_Exercise requirements_
Keyword search on "трубы": report each line of the records that contains it.

(Saved data entries)

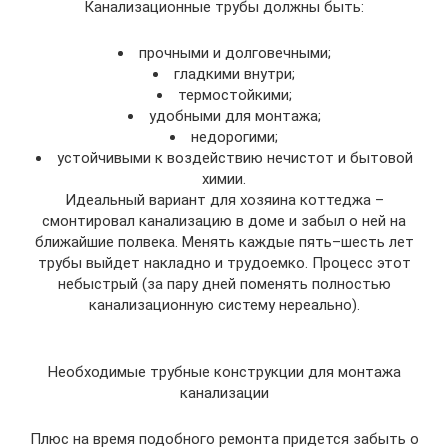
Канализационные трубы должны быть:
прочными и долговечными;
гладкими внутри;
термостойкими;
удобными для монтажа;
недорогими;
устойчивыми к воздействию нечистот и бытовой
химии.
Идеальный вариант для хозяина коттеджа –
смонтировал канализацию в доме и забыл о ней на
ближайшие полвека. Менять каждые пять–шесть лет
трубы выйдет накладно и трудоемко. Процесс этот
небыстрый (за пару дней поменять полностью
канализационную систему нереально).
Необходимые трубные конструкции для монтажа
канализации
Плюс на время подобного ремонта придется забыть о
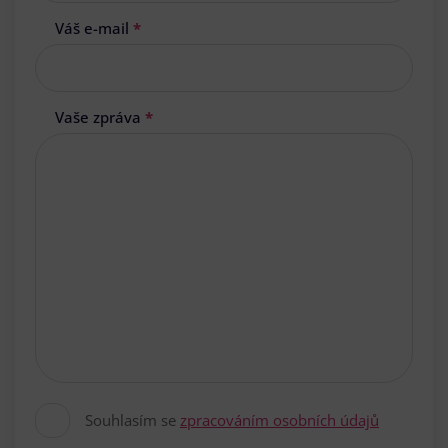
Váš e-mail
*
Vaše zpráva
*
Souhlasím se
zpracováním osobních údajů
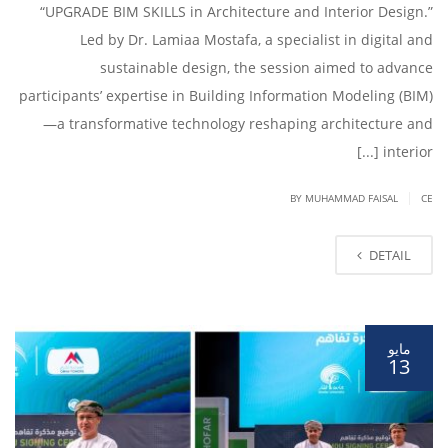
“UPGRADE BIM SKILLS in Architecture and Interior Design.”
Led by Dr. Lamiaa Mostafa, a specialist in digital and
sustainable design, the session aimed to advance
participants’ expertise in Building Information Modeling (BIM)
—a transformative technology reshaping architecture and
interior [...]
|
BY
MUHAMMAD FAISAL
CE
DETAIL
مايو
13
==
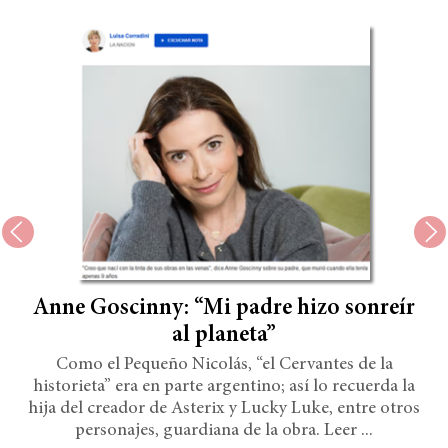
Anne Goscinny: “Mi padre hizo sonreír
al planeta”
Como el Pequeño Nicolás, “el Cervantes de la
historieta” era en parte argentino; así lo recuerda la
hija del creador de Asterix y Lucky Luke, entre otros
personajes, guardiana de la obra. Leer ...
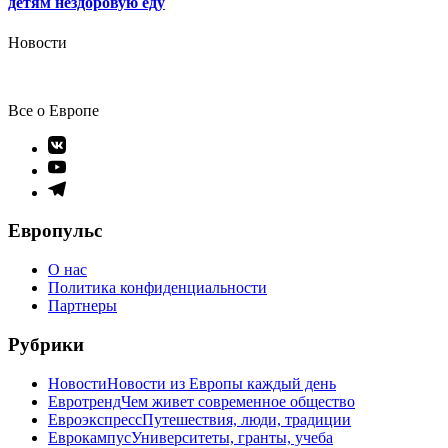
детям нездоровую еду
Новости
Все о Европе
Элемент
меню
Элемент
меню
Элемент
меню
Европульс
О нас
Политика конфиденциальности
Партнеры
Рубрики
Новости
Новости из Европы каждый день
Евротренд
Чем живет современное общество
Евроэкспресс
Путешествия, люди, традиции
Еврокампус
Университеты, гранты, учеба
--
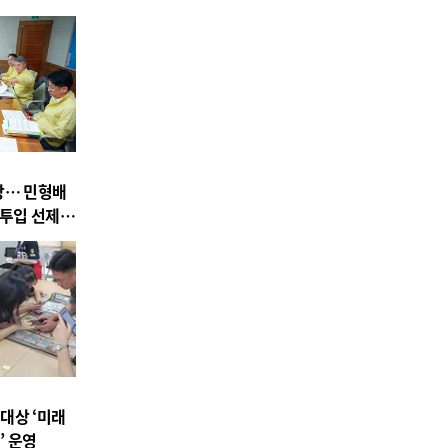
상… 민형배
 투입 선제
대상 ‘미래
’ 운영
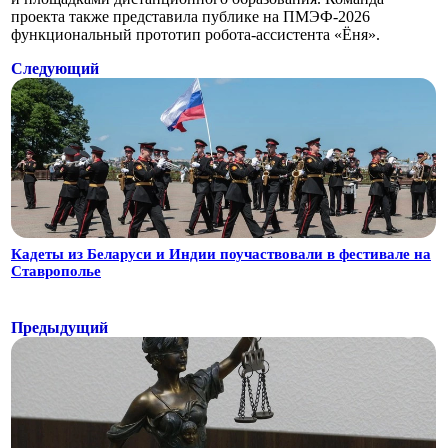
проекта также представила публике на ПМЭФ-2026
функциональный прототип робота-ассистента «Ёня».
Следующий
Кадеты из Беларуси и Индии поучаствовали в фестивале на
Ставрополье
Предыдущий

_Task answer_
Канализационные трубы должны быть:
трубы выйдет накладно и трудоемко. Процесс этот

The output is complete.